START EXCERPTED RECORDS

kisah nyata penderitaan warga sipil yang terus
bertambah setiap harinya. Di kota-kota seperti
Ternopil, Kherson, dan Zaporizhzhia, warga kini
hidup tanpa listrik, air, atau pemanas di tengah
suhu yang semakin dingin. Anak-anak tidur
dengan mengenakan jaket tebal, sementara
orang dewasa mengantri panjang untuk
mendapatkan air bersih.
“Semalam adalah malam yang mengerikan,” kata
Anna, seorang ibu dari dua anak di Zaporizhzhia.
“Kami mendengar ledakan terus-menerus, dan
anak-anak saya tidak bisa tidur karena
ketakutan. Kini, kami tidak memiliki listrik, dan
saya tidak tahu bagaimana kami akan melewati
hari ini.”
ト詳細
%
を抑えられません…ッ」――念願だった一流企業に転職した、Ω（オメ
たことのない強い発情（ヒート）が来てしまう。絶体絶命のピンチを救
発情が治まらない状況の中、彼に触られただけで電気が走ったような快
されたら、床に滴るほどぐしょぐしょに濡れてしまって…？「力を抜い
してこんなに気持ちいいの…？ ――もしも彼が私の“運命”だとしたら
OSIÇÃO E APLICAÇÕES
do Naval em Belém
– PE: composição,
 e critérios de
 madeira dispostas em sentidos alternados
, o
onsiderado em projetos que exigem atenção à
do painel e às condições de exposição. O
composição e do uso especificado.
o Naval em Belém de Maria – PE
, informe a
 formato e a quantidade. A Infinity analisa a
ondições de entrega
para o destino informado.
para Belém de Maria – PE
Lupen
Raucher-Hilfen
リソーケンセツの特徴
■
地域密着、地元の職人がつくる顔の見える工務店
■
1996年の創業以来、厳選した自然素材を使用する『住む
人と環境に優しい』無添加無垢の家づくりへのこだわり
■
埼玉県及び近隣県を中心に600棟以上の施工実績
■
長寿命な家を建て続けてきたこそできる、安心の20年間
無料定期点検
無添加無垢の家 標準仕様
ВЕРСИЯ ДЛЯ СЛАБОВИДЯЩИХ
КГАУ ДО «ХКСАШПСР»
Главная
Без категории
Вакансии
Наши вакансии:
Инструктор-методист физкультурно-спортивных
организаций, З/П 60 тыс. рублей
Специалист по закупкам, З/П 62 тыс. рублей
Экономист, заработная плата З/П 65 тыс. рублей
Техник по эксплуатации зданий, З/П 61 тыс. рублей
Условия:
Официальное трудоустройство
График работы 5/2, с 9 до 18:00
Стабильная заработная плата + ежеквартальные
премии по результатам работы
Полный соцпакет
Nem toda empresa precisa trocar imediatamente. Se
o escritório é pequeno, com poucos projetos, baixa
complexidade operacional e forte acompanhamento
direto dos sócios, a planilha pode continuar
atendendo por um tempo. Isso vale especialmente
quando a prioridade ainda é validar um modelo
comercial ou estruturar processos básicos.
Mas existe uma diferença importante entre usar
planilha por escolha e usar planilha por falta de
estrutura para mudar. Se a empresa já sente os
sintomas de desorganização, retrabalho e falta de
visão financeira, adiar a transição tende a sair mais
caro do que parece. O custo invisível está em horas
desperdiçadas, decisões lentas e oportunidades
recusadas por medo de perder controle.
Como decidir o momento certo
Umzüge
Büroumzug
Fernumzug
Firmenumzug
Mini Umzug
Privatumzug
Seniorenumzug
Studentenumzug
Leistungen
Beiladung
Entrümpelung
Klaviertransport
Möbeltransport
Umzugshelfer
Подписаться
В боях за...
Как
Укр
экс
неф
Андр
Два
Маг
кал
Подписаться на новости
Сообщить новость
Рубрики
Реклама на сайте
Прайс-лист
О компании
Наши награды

END EXCERPTED RECORDS

Working from the records above, write out verbatim only the lines from the line containing "do painel e às condições de exposição. O" through the line containing "Стабильная заработная плата + ежеквартальные".

◆ RESPONSE TO THE TASK:
do painel e às condições de exposição. O
composição e do uso especificado.
o Naval em Belém de Maria – PE
, informe a
 formato e a quantidade. A Infinity analisa a
ondições de entrega
para o destino informado.
para Belém de Maria – PE
Lupen
Raucher-Hilfen
リソーケンセツの特徴
■
地域密着、地元の職人がつくる顔の見える工務店
■
1996年の創業以来、厳選した自然素材を使用する『住む
人と環境に優しい』無添加無垢の家づくりへのこだわり
■
埼玉県及び近隣県を中心に600棟以上の施工実績
■
長寿命な家を建て続けてきたこそできる、安心の20年間
無料定期点検
無添加無垢の家 標準仕様
ВЕРСИЯ ДЛЯ СЛАБОВИДЯЩИХ
КГАУ ДО «ХКСАШПСР»
Главная
Без категории
Вакансии
Наши вакансии:
Инструктор-методист физкультурно-спортивных
организаций, З/П 60 тыс. рублей
Специалист по закупкам, З/П 62 тыс. рублей
Экономист, заработная плата З/П 65 тыс. рублей
Техник по эксплуатации зданий, З/П 61 тыс. рублей
Условия:
Официальное трудоустройство
График работы 5/2, с 9 до 18:00
Стабильная заработная плата + ежеквартальные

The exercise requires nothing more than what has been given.